A settembre riprende il dibattito parlamentare sulla riforma pensioni. In particolare sul dopo quota 100 che termina il 31 dicembre 2021. Anche se il Parlamento è in ferie, partiti e parti sociali intensificano il dialogo.

E col passare del tempo si diradano i dubbi su quel che sarà dopo la fine di quota 100, il sistema di pensionamento anticipato con 62 anni di età e 38 di contributi. Sistema tanto caro alla Lega, ma impossibile da prorogare per via dei costi.

Ape Sociale extra large

Cosa succederà allora? Bocciata quota 41 perché costerebbe troppo, si sta lavorando su altri fronti per evitare il ritorno alle regole della Fornero.

Il primo di questi è il potenziamento di Ape Sociale.

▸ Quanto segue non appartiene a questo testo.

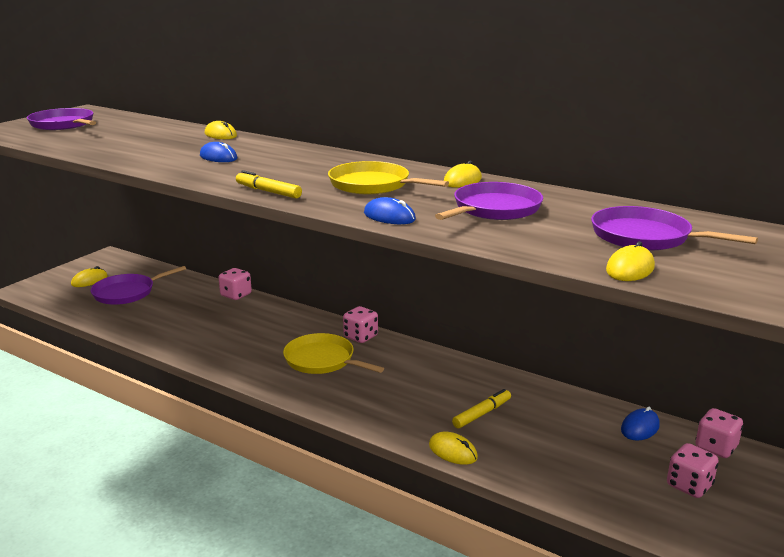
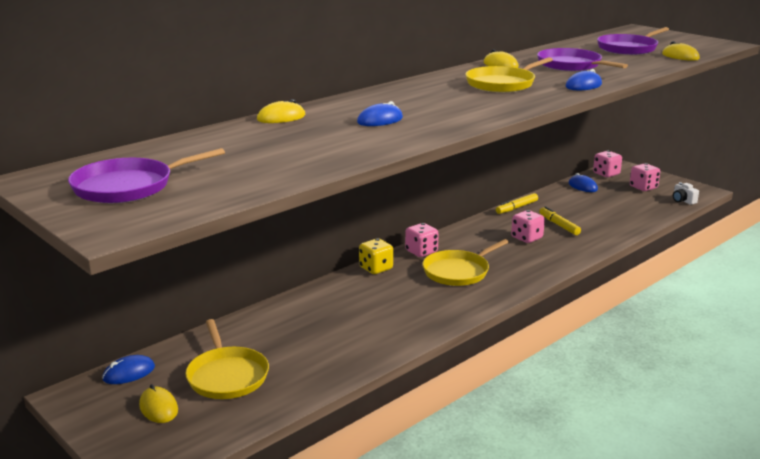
camera: 75 degrees left, 0 degrees up
(127, 293) = (227, 376): purple pan -> yellow pan
(133, 264) = (129, 373): none -> blue mouse
(236, 295) = (288, 304): pink dice -> pink dice (526, 238)
(268, 191) = (509, 109): yellow marker -> yellow marker (516, 208)
(314, 320) = (376, 268): none -> yellow dice
(453, 451) = (605, 240): yellow mouse -> none
(666, 529) = (683, 201): none -> white camera

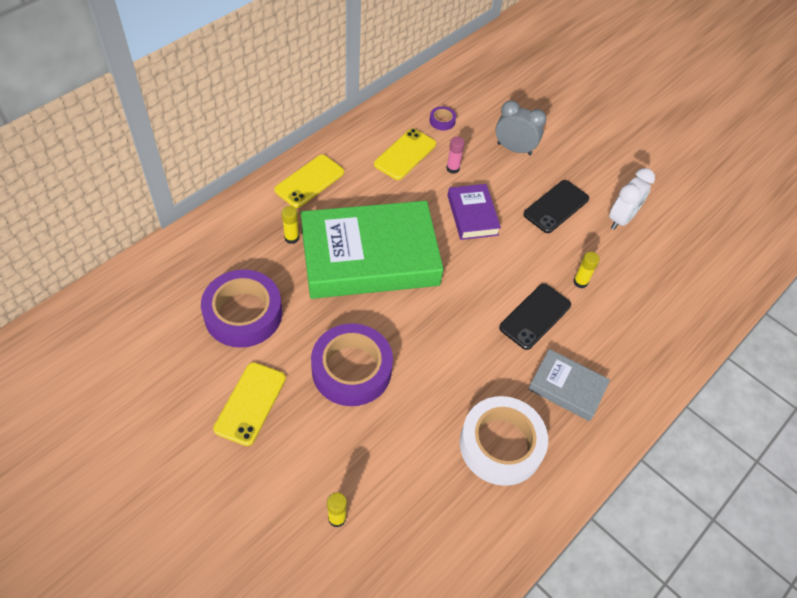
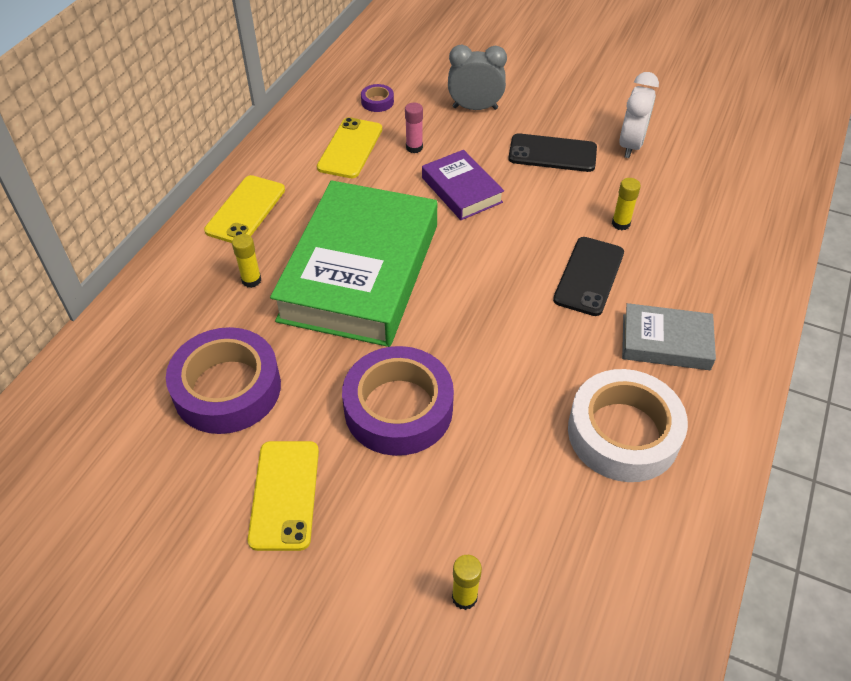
camera: 15 degrees left, 5 degrees down
(369, 257) = (360, 272): green book -> green book turned 45 degrees counterclockwise
(556, 206) = (552, 153): black phone -> black phone turned 75 degrees clockwise

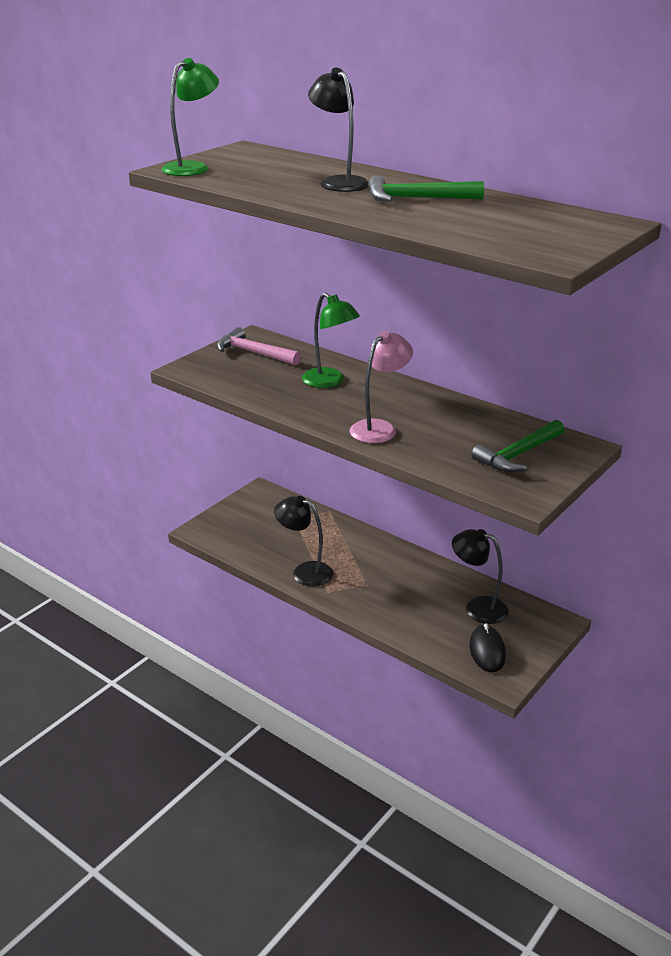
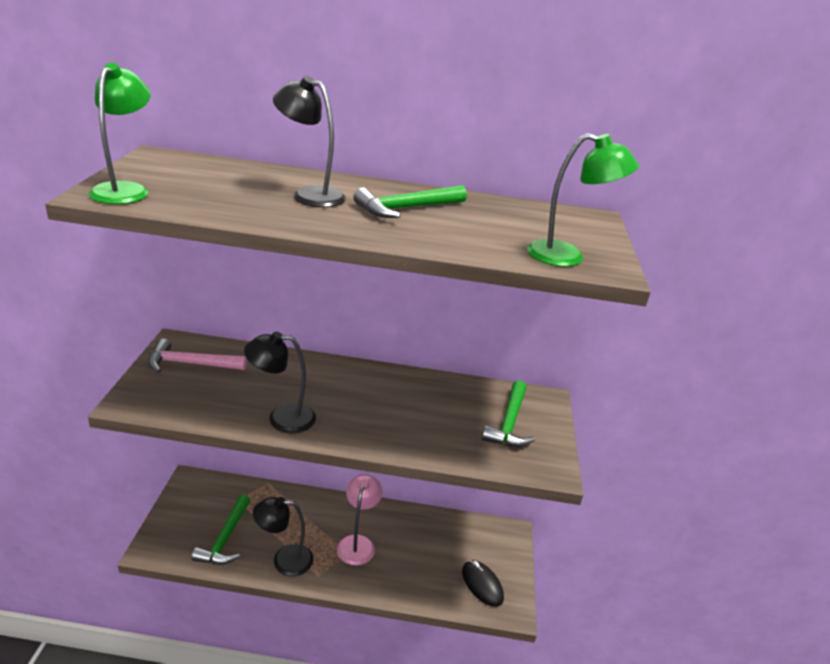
camera: 35 degrees left, 0 degrees up
(264, 541) = (225, 538): none -> green hammer
(329, 382) = (291, 382): green lamp -> green lamp (567, 257)
(379, 428) = (377, 427): pink lamp -> pink lamp (357, 543)
(477, 607) = (448, 542): black lamp -> black lamp (282, 418)

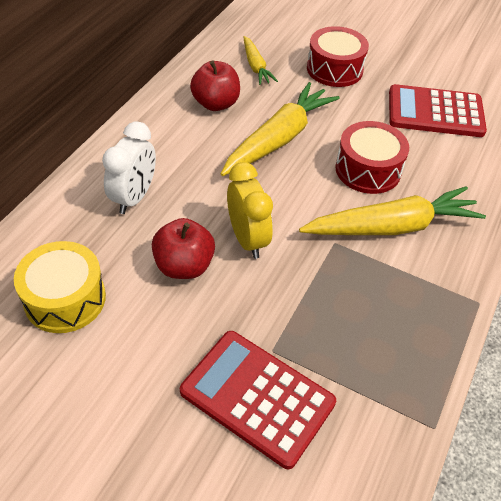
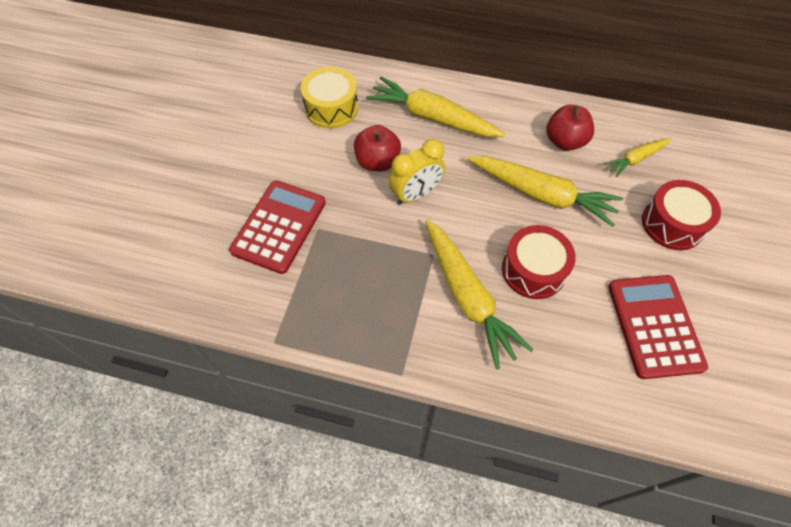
camera: 80 degrees right, 10 degrees up
(134, 197) = (432, 118): white clock -> yellow carrot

L’intenzione – come suggerito dal presidente dell’Inps Pasquale Tridico – è quella di utilizzare uno strumento pensionistico che già esiste, senza stravolgere l’impianto dell’ordinamento pensionistico esistente.

Quindi, per quanto riguarda Ape sociale, si punta a prorogarla allargandola alla categoria dei lavoratori gravosi e usuranti.

Al momento, Ape Sociale, introdotta in via sperimentale dal primo governo Conte, consente ai lavoratori in difficoltà sociale di lasciare il lavoro a 63 anni possedendo determinati requisiti. Paletti molto stretti che sono dati dal possesso di almeno 30 anni di contributi e:

  • essere in stato di disoccupazione;
  • assistere da almeno sei mesi il coniuge, la persona con cui è contratta l’unione civile o un parente di primo grado convivente (genitori o figli) con handicap in situazione di gravità:
  • essere riconosciuto invalido dalle commissioni di invalidità civile almeno al 74%;
  • svolgere alla data della domanda di Ape sociale da almeno 6 anni in via continuativa una o più delle attività gravose previste dalla legge (in questo caso servono 36 anni di contributi).

Le altre due riforme pensioni

Le altre due riforme allo studio sono la proroga di opzione donna, che potrebbe anche diventare strutturale dal 2022, e la pensione di flessibilità a 63 anni.

Di cosa si tratta?

Secono Tridico, si tratterebbe di una forma di pensionamento in due parti. La prima tranches sarebbe liquidata al raggiungimento dei 63 anni di età ma solo per i versamenti nel sistema contributivo, quindi dal 1996 in poi. La seconda tranches al raggiungimento dei 67 anni con i versamenti effettuati nel sistema retributivo, ante 1996.

In questo modo si permetterebbe l’uscita dei lavoratori un anno dopo quota 100,  anche se inizialmente con un assegno più basso.